After leaving Merrill in 1990, Mr. Minella and a partner, Jeffrey Berenson, formed a corporate advisory boutique, Berenson Minella & Co. Mr. Minella later was a senior executive at the investment-banking firm Jefferies Group Inc. After retiring from Jefferies, he relished teaching courses on corporate finance and negotiations at Cornell.
Raymond Joseph Minella was born Aug. 31, 1949, in Hamilton, Ohio, and grew up in Northern California. His father, an illustrator for a horse-breeding magazine, died shortly before Ray was born. His mother was a nurse. When Ray was in elementary school, someone threw one of his shoes onto a rooftop. Because money was tight, he had to wear his slippers to school until his mother’s next paycheck arrived.
He was head cheerleader at El Cerrito High School in the 1966-67 school year and walked 50 miles one day in a fitness challenge. (He lost 5 pounds during the hike, according to a local news report.)
From an early age, he was ambitious. “I’d felt my father’s early death was unfair,” he told Fortune magazine. “I believed that the only way to make his life matter was to make my life matter.”
Supporting himself with various jobs, including one in the laundry room at a Wyoming resort, he studied political science and Russian literature at the University of California, Berkeley, where he graduated in 1971.
While studying law at Cornell, he served as speaker of the University Senate. He honed his negotiating skills as a mediator during the 1972 occupation of a building at Cornell by students protesting against the Vietnam War. Friendly, clean cut and moderate in his political views, he was a natural intermediary between radical students and university administrators.
After law school, he earned an M.B.A. degree from the University of Pennsylvania’s Wharton School in 1976. He then joined Merrill Lynch, where he made a mark by helping devise a financial rescue for Eastern Airlines.
He met Amy Kommer when they were colleagues at Merrill.
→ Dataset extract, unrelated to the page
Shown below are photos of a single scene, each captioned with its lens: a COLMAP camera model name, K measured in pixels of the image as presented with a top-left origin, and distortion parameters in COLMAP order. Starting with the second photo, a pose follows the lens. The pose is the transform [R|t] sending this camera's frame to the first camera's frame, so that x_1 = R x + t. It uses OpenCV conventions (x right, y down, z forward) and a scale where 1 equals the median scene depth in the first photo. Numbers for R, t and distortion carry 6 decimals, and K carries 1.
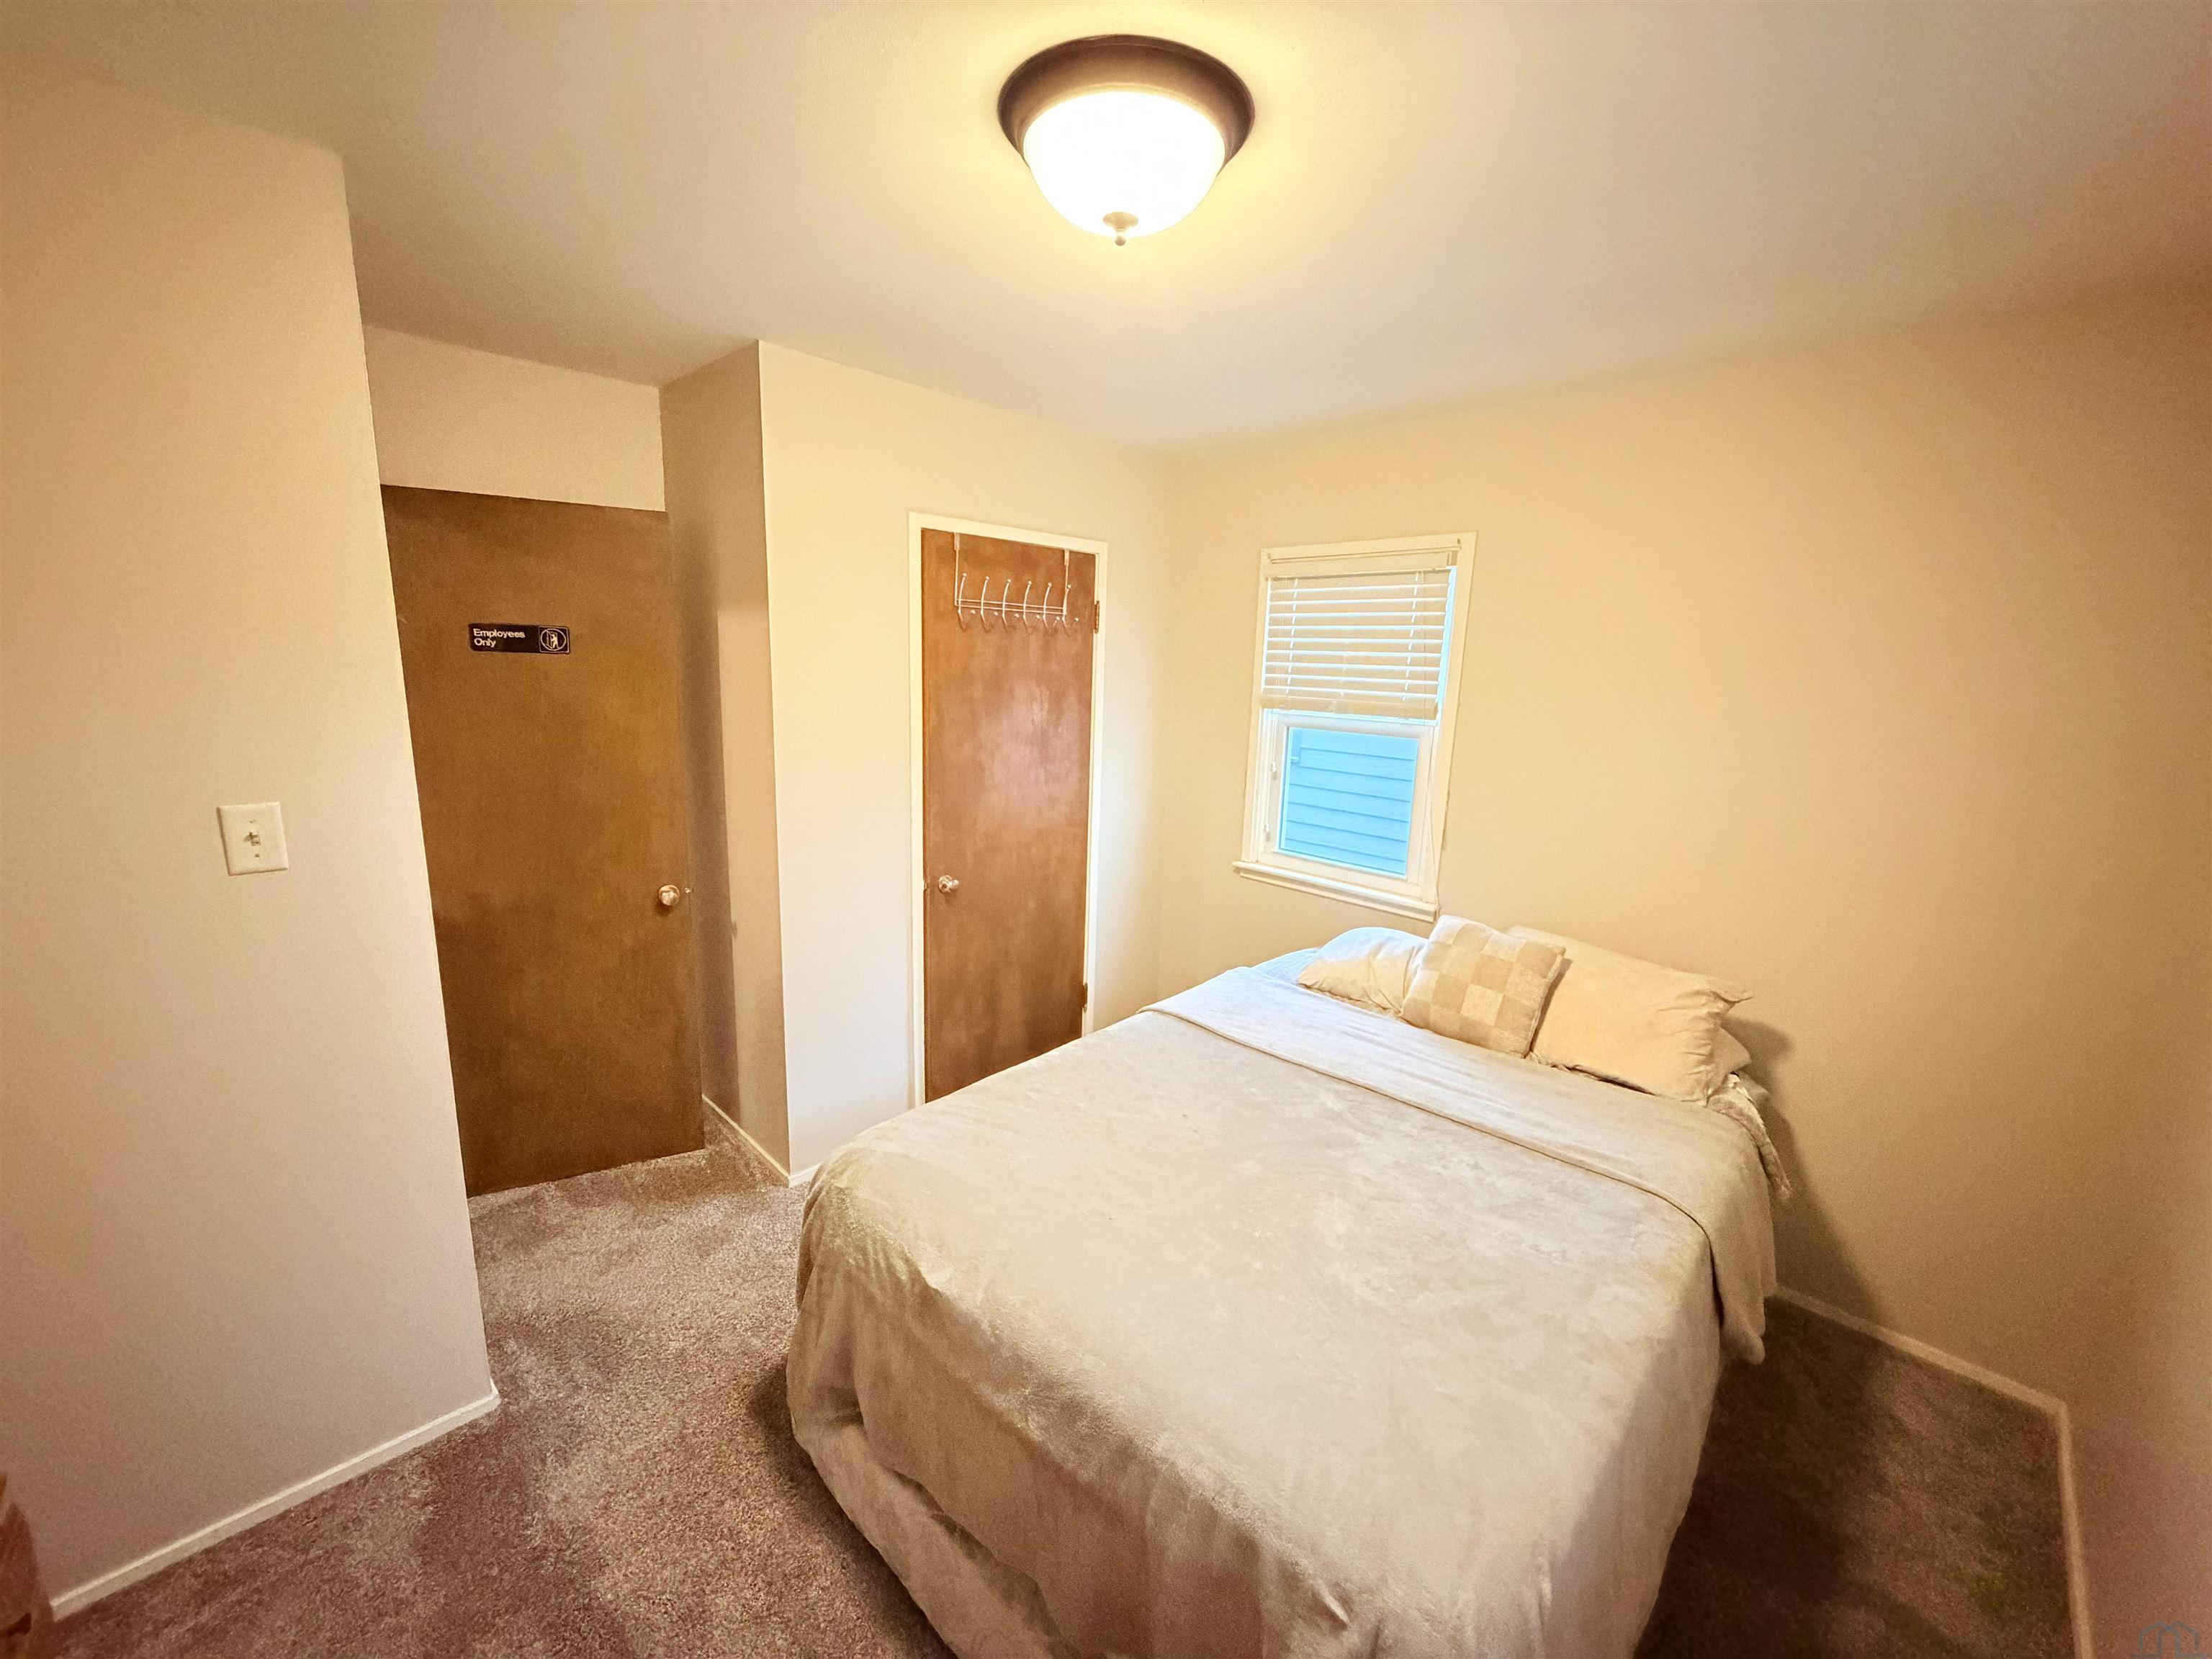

They married in 1985 and had four children, including triplets.
The family’s getaway was in Jackson, where Mr. Minella helped design a 16,000-square-foot home with floor-to-ceiling views of the Teton mountains. It was connected by tunnel to a guesthouse. He named the home Toad Hall, after a character’s home in “The Wind in the Willows.” The name, he wrote later, “seemed to strike the right note of whimsy for us.”
Mr. Minella belonged to golf clubs around the country and collected putters; friends estimated he had 75 of them. His Porsches, including a 356 Carrera cabriolet, were meticulously restored.
His marriage to Amy Minella ended in divorce but she remained part of his life as what she called “the best ex-wife ever.”